Riflessione biblica
La sua luce di intelligenza e di santità fu di aiuto a molti nel cammino di perfezione e di santità. Risplendette per purezza interiore: “sembrava che in lui Adamo non avesse peccato” (Alessandro d’Hales, maestro di San Bonaventura), per chiarezza di insegnamento, improntato a Cristo, luce del mondo: “credette nella luce per divenire figlio della luce” (Gv 12,36), e rivolto a dar lode alla bontà di Dio: “Risplenda la vostra luce davanti agli uomini, perché vedano le vostre opere buone e rendano gloria al Padre vostro che è nei cieli” (Mt 5,16). Fu pieno di luce d’amore: e nell’amore intraprese il suo “itinerario della mente in Dio”.Lettura esistenziale
Agli occhi di Dio siamo sale e luce, è la nostra identità di discepoli, chiesa nel mondo, che dà sapore a tutte le cose e le illumina. Il sale non cambia le cose, in loro si dissolve, si perde, diventa presenza invisibile, che esiste per gli effetti buoni che produce, così la luce non modifica la realtà, esalta colori e forme, ha senso solo nell’unione con le cose del mondo e niente può più restare nel buio. Così viviamo da figli di Dio, esprimiamo una totale obbedienza all’amore, abbracciando la croce, accogliamo tutto ciò che accade, sperimentiamo la fede, che ci fa sentire lo Spirito del Signore in noi, il desiderio di donarci per rendere buone tutte le cose, entrare in relazione intima con tutti , nel rispetto e senza alcuna imposizione o visibilità. In Gesù siamo luce e guardando a lui che brilla dall’alto della croce, nel venerdì santo, siamo illuminati, per riflettere nel mondo la sua luce, che svela la nostra identità e quella dei fratelli.

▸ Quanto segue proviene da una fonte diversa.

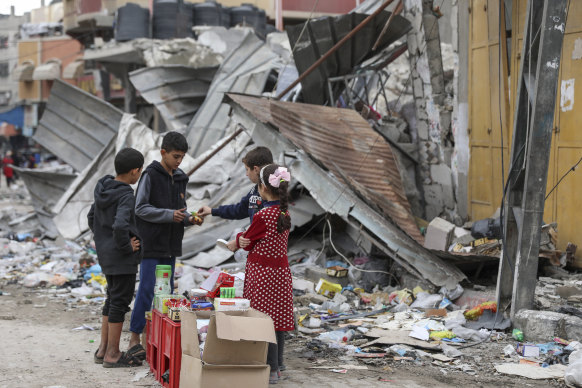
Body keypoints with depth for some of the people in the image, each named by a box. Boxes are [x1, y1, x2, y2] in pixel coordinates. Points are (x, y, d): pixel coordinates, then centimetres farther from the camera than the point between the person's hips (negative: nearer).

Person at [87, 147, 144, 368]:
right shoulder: (126, 196, -21)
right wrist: (126, 246, -19)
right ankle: (113, 354, 8)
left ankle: (103, 349, 25)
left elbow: (91, 218, 17)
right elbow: (120, 226, -34)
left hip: (105, 255, 9)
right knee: (120, 302, 1)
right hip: (122, 259, -9)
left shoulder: (102, 190, 6)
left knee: (112, 300, 18)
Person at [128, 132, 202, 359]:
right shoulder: (150, 175, -9)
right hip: (151, 244, -7)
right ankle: (134, 338, 2)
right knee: (146, 290, -6)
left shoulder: (180, 179, 11)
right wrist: (169, 214, -22)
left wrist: (188, 219, -4)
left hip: (170, 246, 7)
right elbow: (140, 208, -13)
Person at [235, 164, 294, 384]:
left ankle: (272, 370, 2)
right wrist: (244, 240, 5)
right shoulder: (284, 213, 4)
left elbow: (247, 243, -5)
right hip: (281, 270, 8)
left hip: (262, 273, -8)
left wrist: (238, 239, 15)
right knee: (278, 319, 15)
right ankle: (278, 364, 27)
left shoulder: (262, 216, -20)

Come il sale , anche la luce, la comunione con il Signore, si esprime spontaneamente, non bisogna sforzarsi di manifestare chissà cosa, traspare, si irraggia qualcosa, non può restare nascosta. E’ la nostra fede che ci fa vivere da figli e fratelli e non possiamo dimostrarla, ma semplicemente essere noi stessi. Il dire, le parole, a volte hanno in sè la pretesa di convincere qualcuno, mentre la relazione autentica, i gesti, il nostro modo di essere, comunicano la presenza del Signore e la gioia di essere figli amati, raggiungiamo così il cuore dei fratelli e delle sorelle, permettiamo l’esperienza dell’amore. Gesù è legato intimamente a tutti i credenti che vivono il Vangelo, entriamo in relazione con Lui nel renderlo attuale, concreto, autentico. Così in ogni situazione difficile, pesante, di persecuzione, di ostilità, di opposizione possiamo essere beati, perché abbiamo Dio vicino, siamo in una strettissima comunione con Lui, che condivide davvero quella situazione. Quando siamo feriti profondamente da chi usa il discredito, la svalutazione, manipola la verità, fino ad uccidere la nostra dignità e ci sentiamo annientati, pronti ad esplodere o implodere, possiamo metterci in comunione più intima con lui, in preghiera, accogliere la sua Parola, scegliere di rassomigliare a Cristo nostro Signore, desiderare di vivere i suoi stessi sentimenti, cercare un bene più alto, anche a costo di essere giudicati folli o stupidi. Siamo con lui e possiamo attraversare veramente tutto! Meditiamo oggi sulla vita di San Bonaventura, Frate Minore, che con le sue opere e la sua dottrina ha servito fedelmente la Chiesa e ci ha donato un esempio bellissimo di santità.